===== RECORDS PROVIDED =====
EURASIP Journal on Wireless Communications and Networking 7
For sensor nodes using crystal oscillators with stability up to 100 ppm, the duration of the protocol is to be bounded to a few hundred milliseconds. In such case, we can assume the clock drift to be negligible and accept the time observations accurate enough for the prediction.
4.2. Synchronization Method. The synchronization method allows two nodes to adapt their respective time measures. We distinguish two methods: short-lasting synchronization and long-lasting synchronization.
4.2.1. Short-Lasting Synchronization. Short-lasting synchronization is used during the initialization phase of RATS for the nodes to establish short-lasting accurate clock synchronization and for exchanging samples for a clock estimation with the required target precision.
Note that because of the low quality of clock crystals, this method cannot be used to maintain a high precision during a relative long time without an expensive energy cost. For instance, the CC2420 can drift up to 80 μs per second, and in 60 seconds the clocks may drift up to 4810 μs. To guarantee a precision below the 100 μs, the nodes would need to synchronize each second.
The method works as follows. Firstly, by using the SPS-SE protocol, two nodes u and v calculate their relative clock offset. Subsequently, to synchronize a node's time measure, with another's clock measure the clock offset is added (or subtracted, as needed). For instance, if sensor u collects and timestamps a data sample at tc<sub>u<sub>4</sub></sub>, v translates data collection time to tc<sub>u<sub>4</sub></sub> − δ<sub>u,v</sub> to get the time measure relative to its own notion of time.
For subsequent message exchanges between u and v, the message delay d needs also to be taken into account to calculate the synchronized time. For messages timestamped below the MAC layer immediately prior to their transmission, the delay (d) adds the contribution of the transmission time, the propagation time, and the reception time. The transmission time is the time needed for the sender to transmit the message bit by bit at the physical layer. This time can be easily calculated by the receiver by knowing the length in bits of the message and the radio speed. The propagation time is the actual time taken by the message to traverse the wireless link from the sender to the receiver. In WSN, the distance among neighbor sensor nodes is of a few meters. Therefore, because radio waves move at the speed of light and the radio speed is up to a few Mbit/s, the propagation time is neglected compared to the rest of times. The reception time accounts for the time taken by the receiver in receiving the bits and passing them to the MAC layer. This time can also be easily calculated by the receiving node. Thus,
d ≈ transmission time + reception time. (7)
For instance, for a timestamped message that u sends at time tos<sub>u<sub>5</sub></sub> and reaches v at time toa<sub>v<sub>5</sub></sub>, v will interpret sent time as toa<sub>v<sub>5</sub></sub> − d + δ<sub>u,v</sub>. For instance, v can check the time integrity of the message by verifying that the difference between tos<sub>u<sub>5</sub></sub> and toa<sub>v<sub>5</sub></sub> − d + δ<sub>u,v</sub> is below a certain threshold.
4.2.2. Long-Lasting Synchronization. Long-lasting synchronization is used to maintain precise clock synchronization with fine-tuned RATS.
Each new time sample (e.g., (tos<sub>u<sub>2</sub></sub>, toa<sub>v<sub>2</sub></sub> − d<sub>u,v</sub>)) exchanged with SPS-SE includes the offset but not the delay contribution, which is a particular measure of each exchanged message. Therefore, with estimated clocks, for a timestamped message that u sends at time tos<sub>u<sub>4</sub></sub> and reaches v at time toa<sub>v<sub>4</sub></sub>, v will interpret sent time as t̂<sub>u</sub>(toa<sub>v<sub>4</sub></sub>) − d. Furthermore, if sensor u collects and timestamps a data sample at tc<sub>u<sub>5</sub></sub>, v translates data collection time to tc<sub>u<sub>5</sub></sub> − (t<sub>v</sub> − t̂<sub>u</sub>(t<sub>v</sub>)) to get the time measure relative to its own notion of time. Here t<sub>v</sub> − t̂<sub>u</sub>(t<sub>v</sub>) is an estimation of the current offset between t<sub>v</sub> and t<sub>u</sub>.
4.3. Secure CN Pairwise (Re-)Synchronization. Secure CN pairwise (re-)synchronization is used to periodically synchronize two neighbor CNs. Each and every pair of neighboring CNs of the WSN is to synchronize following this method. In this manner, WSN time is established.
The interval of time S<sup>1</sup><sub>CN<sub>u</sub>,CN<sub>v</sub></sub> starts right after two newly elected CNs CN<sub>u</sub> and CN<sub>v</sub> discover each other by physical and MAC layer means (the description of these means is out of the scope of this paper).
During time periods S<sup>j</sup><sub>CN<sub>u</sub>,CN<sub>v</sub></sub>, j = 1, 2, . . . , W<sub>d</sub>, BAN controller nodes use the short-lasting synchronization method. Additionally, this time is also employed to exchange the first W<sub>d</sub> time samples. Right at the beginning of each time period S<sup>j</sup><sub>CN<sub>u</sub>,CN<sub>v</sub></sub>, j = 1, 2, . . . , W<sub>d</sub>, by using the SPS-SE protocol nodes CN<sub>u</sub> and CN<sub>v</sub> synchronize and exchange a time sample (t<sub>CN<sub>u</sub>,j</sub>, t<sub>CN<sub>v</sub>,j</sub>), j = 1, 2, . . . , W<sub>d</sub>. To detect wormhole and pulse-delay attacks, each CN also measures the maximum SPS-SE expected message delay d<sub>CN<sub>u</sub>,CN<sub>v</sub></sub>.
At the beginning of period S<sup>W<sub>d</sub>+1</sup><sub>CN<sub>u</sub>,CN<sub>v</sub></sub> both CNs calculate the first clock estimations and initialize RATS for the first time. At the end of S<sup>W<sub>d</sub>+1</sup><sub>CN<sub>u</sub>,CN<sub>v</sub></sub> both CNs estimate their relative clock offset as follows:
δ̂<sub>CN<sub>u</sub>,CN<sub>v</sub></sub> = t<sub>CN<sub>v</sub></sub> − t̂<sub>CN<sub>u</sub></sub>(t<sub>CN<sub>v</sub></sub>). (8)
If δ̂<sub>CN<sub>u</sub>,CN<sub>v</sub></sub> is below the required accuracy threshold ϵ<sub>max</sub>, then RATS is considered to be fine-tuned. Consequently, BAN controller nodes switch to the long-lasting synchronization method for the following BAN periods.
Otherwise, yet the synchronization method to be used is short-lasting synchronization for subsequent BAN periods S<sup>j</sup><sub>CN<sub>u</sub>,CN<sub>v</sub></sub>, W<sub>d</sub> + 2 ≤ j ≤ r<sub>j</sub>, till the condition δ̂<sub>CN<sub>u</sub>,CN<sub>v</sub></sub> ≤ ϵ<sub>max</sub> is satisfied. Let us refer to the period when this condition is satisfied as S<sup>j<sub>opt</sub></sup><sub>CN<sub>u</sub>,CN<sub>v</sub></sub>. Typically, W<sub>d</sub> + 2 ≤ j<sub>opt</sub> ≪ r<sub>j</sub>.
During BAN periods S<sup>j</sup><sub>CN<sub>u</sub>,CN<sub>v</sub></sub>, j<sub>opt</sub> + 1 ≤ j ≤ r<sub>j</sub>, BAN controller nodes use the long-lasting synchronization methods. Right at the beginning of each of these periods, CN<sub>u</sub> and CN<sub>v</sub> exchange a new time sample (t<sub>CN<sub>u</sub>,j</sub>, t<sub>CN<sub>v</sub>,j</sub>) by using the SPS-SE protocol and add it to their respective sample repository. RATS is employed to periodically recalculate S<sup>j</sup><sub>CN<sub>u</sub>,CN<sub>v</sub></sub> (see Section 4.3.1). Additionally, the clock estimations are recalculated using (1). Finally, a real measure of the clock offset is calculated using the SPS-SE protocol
=====
_DIRECTIONS FOR THIS TASK_
All entries above must be reproduced without a single change.

_FINISHED EXERCISE_
EURASIP Journal on Wireless Communications and Networking 7
For sensor nodes using crystal oscillators with stability up to 100 ppm, the duration of the protocol is to be bounded to a few hundred milliseconds. In such case, we can assume the clock drift to be negligible and accept the time observations accurate enough for the prediction.
4.2. Synchronization Method. The synchronization method allows two nodes to adapt their respective time measures. We distinguish two methods: short-lasting synchronization and long-lasting synchronization.
4.2.1. Short-Lasting Synchronization. Short-lasting synchronization is used during the initialization phase of RATS for the nodes to establish short-lasting accurate clock synchronization and for exchanging samples for a clock estimation with the required target precision.
Note that because of the low quality of clock crystals, this method cannot be used to maintain a high precision during a relative long time without an expensive energy cost. For instance, the CC2420 can drift up to 80 μs per second, and in 60 seconds the clocks may drift up to 4810 μs. To guarantee a precision below the 100 μs, the nodes would need to synchronize each second.
The method works as follows. Firstly, by using the SPS-SE protocol, two nodes u and v calculate their relative clock offset. Subsequently, to synchronize a node's time measure, with another's clock measure the clock offset is added (or subtracted, as needed). For instance, if sensor u collects and timestamps a data sample at tc<sub>u<sub>4</sub></sub>, v translates data collection time to tc<sub>u<sub>4</sub></sub> − δ<sub>u,v</sub> to get the time measure relative to its own notion of time.
For subsequent message exchanges between u and v, the message delay d needs also to be taken into account to calculate the synchronized time. For messages timestamped below the MAC layer immediately prior to their transmission, the delay (d) adds the contribution of the transmission time, the propagation time, and the reception time. The transmission time is the time needed for the sender to transmit the message bit by bit at the physical layer. This time can be easily calculated by the receiver by knowing the length in bits of the message and the radio speed. The propagation time is the actual time taken by the message to traverse the wireless link from the sender to the receiver. In WSN, the distance among neighbor sensor nodes is of a few meters. Therefore, because radio waves move at the speed of light and the radio speed is up to a few Mbit/s, the propagation time is neglected compared to the rest of times. The reception time accounts for the time taken by the receiver in receiving the bits and passing them to the MAC layer. This time can also be easily calculated by the receiving node. Thus,
d ≈ transmission time + reception time. (7)
For instance, for a timestamped message that u sends at time tos<sub>u<sub>5</sub></sub> and reaches v at time toa<sub>v<sub>5</sub></sub>, v will interpret sent time as toa<sub>v<sub>5</sub></sub> − d + δ<sub>u,v</sub>. For instance, v can check the time integrity of the message by verifying that the difference between tos<sub>u<sub>5</sub></sub> and toa<sub>v<sub>5</sub></sub> − d + δ<sub>u,v</sub> is below a certain threshold.
4.2.2. Long-Lasting Synchronization. Long-lasting synchronization is used to maintain precise clock synchronization with fine-tuned RATS.
Each new time sample (e.g., (tos<sub>u<sub>2</sub></sub>, toa<sub>v<sub>2</sub></sub> − d<sub>u,v</sub>)) exchanged with SPS-SE includes the offset but not the delay contribution, which is a particular measure of each exchanged message. Therefore, with estimated clocks, for a timestamped message that u sends at time tos<sub>u<sub>4</sub></sub> and reaches v at time toa<sub>v<sub>4</sub></sub>, v will interpret sent time as t̂<sub>u</sub>(toa<sub>v<sub>4</sub></sub>) − d. Furthermore, if sensor u collects and timestamps a data sample at tc<sub>u<sub>5</sub></sub>, v translates data collection time to tc<sub>u<sub>5</sub></sub> − (t<sub>v</sub> − t̂<sub>u</sub>(t<sub>v</sub>)) to get the time measure relative to its own notion of time. Here t<sub>v</sub> − t̂<sub>u</sub>(t<sub>v</sub>) is an estimation of the current offset between t<sub>v</sub> and t<sub>u</sub>.
4.3. Secure CN Pairwise (Re-)Synchronization. Secure CN pairwise (re-)synchronization is used to periodically synchronize two neighbor CNs. Each and every pair of neighboring CNs of the WSN is to synchronize following this method. In this manner, WSN time is established.
The interval of time S<sup>1</sup><sub>CN<sub>u</sub>,CN<sub>v</sub></sub> starts right after two newly elected CNs CN<sub>u</sub> and CN<sub>v</sub> discover each other by physical and MAC layer means (the description of these means is out of the scope of this paper).
During time periods S<sup>j</sup><sub>CN<sub>u</sub>,CN<sub>v</sub></sub>, j = 1, 2, . . . , W<sub>d</sub>, BAN controller nodes use the short-lasting synchronization method. Additionally, this time is also employed to exchange the first W<sub>d</sub> time samples. Right at the beginning of each time period S<sup>j</sup><sub>CN<sub>u</sub>,CN<sub>v</sub></sub>, j = 1, 2, . . . , W<sub>d</sub>, by using the SPS-SE protocol nodes CN<sub>u</sub> and CN<sub>v</sub> synchronize and exchange a time sample (t<sub>CN<sub>u</sub>,j</sub>, t<sub>CN<sub>v</sub>,j</sub>), j = 1, 2, . . . , W<sub>d</sub>. To detect wormhole and pulse-delay attacks, each CN also measures the maximum SPS-SE expected message delay d<sub>CN<sub>u</sub>,CN<sub>v</sub></sub>.
At the beginning of period S<sup>W<sub>d</sub>+1</sup><sub>CN<sub>u</sub>,CN<sub>v</sub></sub> both CNs calculate the first clock estimations and initialize RATS for the first time. At the end of S<sup>W<sub>d</sub>+1</sup><sub>CN<sub>u</sub>,CN<sub>v</sub></sub> both CNs estimate their relative clock offset as follows:
δ̂<sub>CN<sub>u</sub>,CN<sub>v</sub></sub> = t<sub>CN<sub>v</sub></sub> − t̂<sub>CN<sub>u</sub></sub>(t<sub>CN<sub>v</sub></sub>). (8)
If δ̂<sub>CN<sub>u</sub>,CN<sub>v</sub></sub> is below the required accuracy threshold ϵ<sub>max</sub>, then RATS is considered to be fine-tuned. Consequently, BAN controller nodes switch to the long-lasting synchronization method for the following BAN periods.
Otherwise, yet the synchronization method to be used is short-lasting synchronization for subsequent BAN periods S<sup>j</sup><sub>CN<sub>u</sub>,CN<sub>v</sub></sub>, W<sub>d</sub> + 2 ≤ j ≤ r<sub>j</sub>, till the condition δ̂<sub>CN<sub>u</sub>,CN<sub>v</sub></sub> ≤ ϵ<sub>max</sub> is satisfied. Let us refer to the period when this condition is satisfied as S<sup>j<sub>opt</sub></sup><sub>CN<sub>u</sub>,CN<sub>v</sub></sub>. Typically, W<sub>d</sub> + 2 ≤ j<sub>opt</sub> ≪ r<sub>j</sub>.
During BAN periods S<sup>j</sup><sub>CN<sub>u</sub>,CN<sub>v</sub></sub>, j<sub>opt</sub> + 1 ≤ j ≤ r<sub>j</sub>, BAN controller nodes use the long-lasting synchronization methods. Right at the beginning of each of these periods, CN<sub>u</sub> and CN<sub>v</sub> exchange a new time sample (t<sub>CN<sub>u</sub>,j</sub>, t<sub>CN<sub>v</sub>,j</sub>) by using the SPS-SE protocol and add it to their respective sample repository. RATS is employed to periodically recalculate S<sup>j</sup><sub>CN<sub>u</sub>,CN<sub>v</sub></sub> (see Section 4.3.1). Additionally, the clock estimations are recalculated using (1). Finally, a real measure of the clock offset is calculated using the SPS-SE protocol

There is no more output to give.